## Soal Latihan 1
Sebutkan setiap keadaan yang disebut secara khusus dalam teks tentang qoshor dalam safar di bawah, yang di dalamnya sholat tetap wajib dilakukan seorang muslim.

Senin, 09 Mei 2016

Qoshor dalam Safar


Sholat merupakan ibadah yang Allah perintahkan kepada hamba-Nya sebagai bentuk ketaatan kepada-Nya. Sholat juga merpakan suatu kewajiban yang harus dilakukan bagi seorang muslim, baik dalam keadaan sakit,safar,kelelahan  dan alasan lainnya. Sehingga Allah subhanahu wa ta’ala memudahkan hamba-Nya ketika mendapati suatu kesulitan dalam melaksanakan ibadah dan amalan sholeh.
Safar adalah perjalanan seseorang yang memiliki tujuan tertentu.
Dalam safar terdapat kewajiban-kewajiban yang tidak boleh kita tinggalkan  meskipun dalam perjalanan. Oleh karena itu, islam adalah agama Allah yang sempurna yang memiliki kemudahan bagi pemeluk-Nya. Terutama dalam masalah sholat,  karena sholat merupakan salah satu pilar agama. Jika ia meninggalkannya, maka sholat adalah penghacur agamanya, tetapi sbaliknya jika ia melaksanakannya maka  sholat merupakan penegak agama.
Oleh sebab itu, dalam safar Allah subhanahu wa ta’ala memberi kemudahan dalam melaksanakan sholat wajib yaitu dengan mengqashar (meringkas) setiap sholat rubaiyyah [1] menjadi dua rakaat.

## Soal Latihan 2
Tolong salin setiap baris dalam daftar di bawah yang memuat kata "cover".

## Data Tugas
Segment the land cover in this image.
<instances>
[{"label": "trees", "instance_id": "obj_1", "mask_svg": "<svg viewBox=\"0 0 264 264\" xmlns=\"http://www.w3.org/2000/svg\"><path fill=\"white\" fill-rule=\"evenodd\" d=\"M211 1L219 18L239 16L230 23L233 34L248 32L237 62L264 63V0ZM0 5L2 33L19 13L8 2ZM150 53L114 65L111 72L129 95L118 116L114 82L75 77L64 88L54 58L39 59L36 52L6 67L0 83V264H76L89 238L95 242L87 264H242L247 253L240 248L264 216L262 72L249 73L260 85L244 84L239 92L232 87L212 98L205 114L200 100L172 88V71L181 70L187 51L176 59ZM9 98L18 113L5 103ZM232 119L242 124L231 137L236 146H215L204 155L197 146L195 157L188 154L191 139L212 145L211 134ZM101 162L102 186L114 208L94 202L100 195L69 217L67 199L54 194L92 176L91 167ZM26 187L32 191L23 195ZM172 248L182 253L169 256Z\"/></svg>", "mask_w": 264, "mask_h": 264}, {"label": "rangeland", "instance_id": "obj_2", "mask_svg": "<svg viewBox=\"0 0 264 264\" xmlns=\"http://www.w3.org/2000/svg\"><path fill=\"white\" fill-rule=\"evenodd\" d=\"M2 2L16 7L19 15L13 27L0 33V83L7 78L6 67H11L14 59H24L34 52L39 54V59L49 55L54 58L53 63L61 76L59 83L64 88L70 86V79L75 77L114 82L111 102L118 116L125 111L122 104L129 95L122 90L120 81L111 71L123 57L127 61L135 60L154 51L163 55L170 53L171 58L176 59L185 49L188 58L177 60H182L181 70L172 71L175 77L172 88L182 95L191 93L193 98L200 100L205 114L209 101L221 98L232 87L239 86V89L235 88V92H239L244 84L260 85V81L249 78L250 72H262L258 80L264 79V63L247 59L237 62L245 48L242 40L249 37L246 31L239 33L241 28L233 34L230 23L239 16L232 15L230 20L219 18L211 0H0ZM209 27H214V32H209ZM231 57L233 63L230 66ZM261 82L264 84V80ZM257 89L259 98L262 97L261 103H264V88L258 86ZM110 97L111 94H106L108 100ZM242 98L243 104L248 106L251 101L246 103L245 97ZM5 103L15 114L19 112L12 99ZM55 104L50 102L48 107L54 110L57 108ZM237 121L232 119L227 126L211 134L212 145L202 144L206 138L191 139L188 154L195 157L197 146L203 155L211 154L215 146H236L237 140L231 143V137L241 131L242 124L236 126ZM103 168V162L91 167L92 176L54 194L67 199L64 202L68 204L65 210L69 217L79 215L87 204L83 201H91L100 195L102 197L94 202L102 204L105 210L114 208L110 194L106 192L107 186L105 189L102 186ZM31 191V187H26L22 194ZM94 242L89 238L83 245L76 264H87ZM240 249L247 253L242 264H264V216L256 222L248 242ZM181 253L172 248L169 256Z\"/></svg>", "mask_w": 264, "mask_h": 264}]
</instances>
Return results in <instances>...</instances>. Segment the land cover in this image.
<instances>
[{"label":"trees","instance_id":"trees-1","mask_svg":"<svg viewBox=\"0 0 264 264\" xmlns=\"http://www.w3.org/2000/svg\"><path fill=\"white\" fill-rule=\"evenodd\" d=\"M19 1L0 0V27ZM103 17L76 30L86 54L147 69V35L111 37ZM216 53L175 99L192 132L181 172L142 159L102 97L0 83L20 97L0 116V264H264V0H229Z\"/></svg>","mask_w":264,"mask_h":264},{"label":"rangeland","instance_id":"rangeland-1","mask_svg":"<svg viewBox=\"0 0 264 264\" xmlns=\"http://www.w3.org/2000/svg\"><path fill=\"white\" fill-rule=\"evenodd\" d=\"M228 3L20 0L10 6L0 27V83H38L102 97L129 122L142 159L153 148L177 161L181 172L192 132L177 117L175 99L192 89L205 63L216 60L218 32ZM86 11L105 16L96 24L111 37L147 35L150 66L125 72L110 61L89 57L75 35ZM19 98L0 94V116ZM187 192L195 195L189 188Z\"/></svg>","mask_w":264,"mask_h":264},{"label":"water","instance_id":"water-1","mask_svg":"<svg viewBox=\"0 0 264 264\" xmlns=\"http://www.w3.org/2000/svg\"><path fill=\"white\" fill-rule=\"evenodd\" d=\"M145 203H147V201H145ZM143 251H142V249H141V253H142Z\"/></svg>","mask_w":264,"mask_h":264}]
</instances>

## Jawaban Latihan 1
Sakit, safar, dan kelelahan.

## Jawaban Latihan 2
Segment the land cover in this image.
Return results in <instances>...</instances>. Segment the land cover in this image.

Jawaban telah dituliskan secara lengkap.